Exercices à faire ::
[1] Relevez tous les passages de l'extrait placés entre guillemets.
[2] Recopiez le passage de l'extrait qui commence par « 1. Le requérant » et se termine par « de son règlement. ».
[3] D'après l'extrait, pourquoi la Cour juge-t-elle nécessaire de communiquer au gouvernement défendeur le grief portant sur le délai raisonnable ? Répondez en une à trois phrases.

Extrait ::
1. Le requérant allègue que l’action en dommages et intérêts introduite par son père n’a pas été examinée dans un « délai raisonnable » au sens de l’article 6 § 1 de la Convention qui se lit comme suit :

« Toute personne a droit à ce que sa cause soit entendue (...) dans un délai raisonnable, par un tribunal (...), qui décidera (...) des contestations sur ses droits et obligations de caractère civil (...) »

En l’état actuel du dossier, la Cour ne s’estime pas en mesure de se prononcer sur la recevabilité de ce grief et juge nécessaire de communiquer cette partie de la requête au gouvernement défendeur conformément à l’article 54 § 2 b) de son règlement.

2. Le requérant allègue que le refus des tribunaux internes à lui octroyer un dédommagement pour les pièces d’or confisquées n’est pas conforme à la législation interne et s’analyse en une violation de l’article 6 § 1 de la Convention. Il prétend que le procès n’a pas été équitable car les tribunaux ont privilégié les arguments de la partie adverse. La partie pertinente dudit article est libellée ainsi :

« Toute personne a droit à ce que sa cause soit entendue équitablement (...) par un tribunal (...), qui décidera (...) des contestations sur ses droits et obligations de caractère civil (...) »

La Cour rappelle que, selon sa jurisprudence constante, le procès équitable exige l’observation du principe de « l’égalité des armes » qui se traduit par l’obligation d’offrir à chaque partie au litige une possibilité raisonnable de présenter sa cause dans des conditions qui ne la placent pas dans une situation de net désavantage par rapport à son adversaire (Dombo Beheer B.V. c. Pays-Bas, arrêt du 27 octobre 1993, série A no 274, p. 14, § 33).

(Enregistrements tirés d'une collection)
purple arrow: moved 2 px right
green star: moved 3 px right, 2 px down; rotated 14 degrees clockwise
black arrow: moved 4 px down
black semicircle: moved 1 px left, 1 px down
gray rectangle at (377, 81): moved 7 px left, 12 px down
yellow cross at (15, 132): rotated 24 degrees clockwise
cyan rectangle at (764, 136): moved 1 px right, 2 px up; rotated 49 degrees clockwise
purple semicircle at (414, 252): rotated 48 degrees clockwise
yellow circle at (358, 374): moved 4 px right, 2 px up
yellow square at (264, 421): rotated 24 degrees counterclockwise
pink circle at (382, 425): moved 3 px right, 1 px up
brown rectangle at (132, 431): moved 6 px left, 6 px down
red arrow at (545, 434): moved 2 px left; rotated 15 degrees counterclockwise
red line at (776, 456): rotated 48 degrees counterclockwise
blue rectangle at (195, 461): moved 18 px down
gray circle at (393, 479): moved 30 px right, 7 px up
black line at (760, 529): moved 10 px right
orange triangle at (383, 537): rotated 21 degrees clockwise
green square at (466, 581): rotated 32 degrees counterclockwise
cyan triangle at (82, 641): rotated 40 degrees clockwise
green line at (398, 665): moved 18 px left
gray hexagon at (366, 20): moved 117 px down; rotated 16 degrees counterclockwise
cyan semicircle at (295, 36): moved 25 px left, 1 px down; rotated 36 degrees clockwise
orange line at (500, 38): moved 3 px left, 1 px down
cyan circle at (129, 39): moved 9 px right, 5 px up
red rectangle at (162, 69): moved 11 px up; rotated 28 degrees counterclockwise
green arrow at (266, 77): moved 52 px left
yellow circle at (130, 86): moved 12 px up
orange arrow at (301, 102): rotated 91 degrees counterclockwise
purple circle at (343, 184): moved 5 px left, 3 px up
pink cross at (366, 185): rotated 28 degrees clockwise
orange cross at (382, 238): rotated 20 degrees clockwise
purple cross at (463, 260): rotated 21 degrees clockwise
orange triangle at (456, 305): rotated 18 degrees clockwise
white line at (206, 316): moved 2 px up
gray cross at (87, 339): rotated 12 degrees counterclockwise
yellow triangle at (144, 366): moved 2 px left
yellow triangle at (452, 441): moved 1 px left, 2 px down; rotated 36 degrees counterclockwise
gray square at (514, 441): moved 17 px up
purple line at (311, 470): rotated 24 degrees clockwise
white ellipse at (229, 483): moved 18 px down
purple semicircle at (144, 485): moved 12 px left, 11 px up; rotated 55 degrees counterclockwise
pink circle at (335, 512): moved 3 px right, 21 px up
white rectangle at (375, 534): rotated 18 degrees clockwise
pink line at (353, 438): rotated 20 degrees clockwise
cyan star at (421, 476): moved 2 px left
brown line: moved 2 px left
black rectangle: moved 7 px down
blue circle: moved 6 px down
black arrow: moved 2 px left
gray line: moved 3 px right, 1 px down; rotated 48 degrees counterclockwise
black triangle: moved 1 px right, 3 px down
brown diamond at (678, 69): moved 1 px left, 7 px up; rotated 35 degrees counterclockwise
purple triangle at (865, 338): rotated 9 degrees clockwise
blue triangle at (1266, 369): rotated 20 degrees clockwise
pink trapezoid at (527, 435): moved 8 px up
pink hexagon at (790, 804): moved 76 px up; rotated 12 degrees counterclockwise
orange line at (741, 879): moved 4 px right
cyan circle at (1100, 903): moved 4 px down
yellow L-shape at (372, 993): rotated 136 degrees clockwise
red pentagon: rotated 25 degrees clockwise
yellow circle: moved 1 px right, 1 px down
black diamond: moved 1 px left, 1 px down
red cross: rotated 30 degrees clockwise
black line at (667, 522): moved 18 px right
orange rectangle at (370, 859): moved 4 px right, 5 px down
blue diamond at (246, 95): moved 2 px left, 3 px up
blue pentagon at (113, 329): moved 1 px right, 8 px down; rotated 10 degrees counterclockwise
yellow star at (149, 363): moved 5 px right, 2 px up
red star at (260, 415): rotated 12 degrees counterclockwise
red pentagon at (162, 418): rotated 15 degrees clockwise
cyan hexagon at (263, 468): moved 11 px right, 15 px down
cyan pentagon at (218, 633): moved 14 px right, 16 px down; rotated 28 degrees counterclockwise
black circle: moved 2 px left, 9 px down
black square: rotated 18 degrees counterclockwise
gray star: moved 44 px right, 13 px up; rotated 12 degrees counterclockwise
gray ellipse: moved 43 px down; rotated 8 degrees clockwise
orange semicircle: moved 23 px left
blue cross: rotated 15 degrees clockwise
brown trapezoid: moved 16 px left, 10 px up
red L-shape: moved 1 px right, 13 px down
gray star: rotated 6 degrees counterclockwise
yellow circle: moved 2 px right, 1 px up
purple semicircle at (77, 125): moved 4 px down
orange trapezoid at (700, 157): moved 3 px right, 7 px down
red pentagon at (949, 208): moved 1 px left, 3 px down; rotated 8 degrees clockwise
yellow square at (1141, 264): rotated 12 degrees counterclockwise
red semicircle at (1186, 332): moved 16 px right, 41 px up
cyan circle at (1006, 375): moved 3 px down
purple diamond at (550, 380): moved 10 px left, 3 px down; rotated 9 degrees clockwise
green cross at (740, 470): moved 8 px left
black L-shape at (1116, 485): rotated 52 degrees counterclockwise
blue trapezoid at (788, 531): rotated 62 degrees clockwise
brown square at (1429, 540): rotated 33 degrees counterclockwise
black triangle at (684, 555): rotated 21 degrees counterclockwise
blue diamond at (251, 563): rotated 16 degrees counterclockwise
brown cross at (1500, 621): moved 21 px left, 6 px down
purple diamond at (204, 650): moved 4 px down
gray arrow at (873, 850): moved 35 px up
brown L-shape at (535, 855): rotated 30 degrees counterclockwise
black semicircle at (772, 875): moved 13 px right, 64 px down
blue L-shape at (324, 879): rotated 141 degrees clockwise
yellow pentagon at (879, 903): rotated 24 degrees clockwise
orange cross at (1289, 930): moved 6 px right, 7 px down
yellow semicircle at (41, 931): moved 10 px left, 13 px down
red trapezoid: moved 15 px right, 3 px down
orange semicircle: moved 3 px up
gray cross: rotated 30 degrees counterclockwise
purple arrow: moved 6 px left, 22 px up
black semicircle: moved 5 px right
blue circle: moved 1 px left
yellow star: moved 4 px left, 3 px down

Corrigé ::
[1]
- « délai raisonnable »
- « Toute personne a droit à ce que sa cause soit entendue (...) dans un délai raisonnable, par un tribunal (...), qui décidera (...) des contestations sur ses droits et obligations de caractère civil (...) »
- « Toute personne a droit à ce que sa cause soit entendue équitablement (...) par un tribunal (...), qui décidera (...) des contestations sur ses droits et obligations de caractère civil (...) »
- « l'égalité des armes »

[2]
1. Le requérant allègue que l’action en dommages et intérêts introduite par son père n’a pas été examinée dans un « délai raisonnable » au sens de l’article 6 § 1 de la Convention qui se lit comme suit :

« Toute personne a droit à ce que sa cause soit entendue (...) dans un délai raisonnable, par un tribunal (...), qui décidera (...) des contestations sur ses droits et obligations de caractère civil (...) »

En l’état actuel du dossier, la Cour ne s’estime pas en mesure de se prononcer sur la recevabilité de ce grief et juge nécessaire de communiquer cette partie de la requête au gouvernement défendeur conformément à l’article 54 § 2 b) de son règlement.

[3] En l'état actuel du dossier, la Cour ne s'estime pas en mesure de se prononcer sur la recevabilité de ce grief. Elle communique donc cette partie de la requête au gouvernement défendeur, conformément à l'article 54 § 2 b) de son règlement.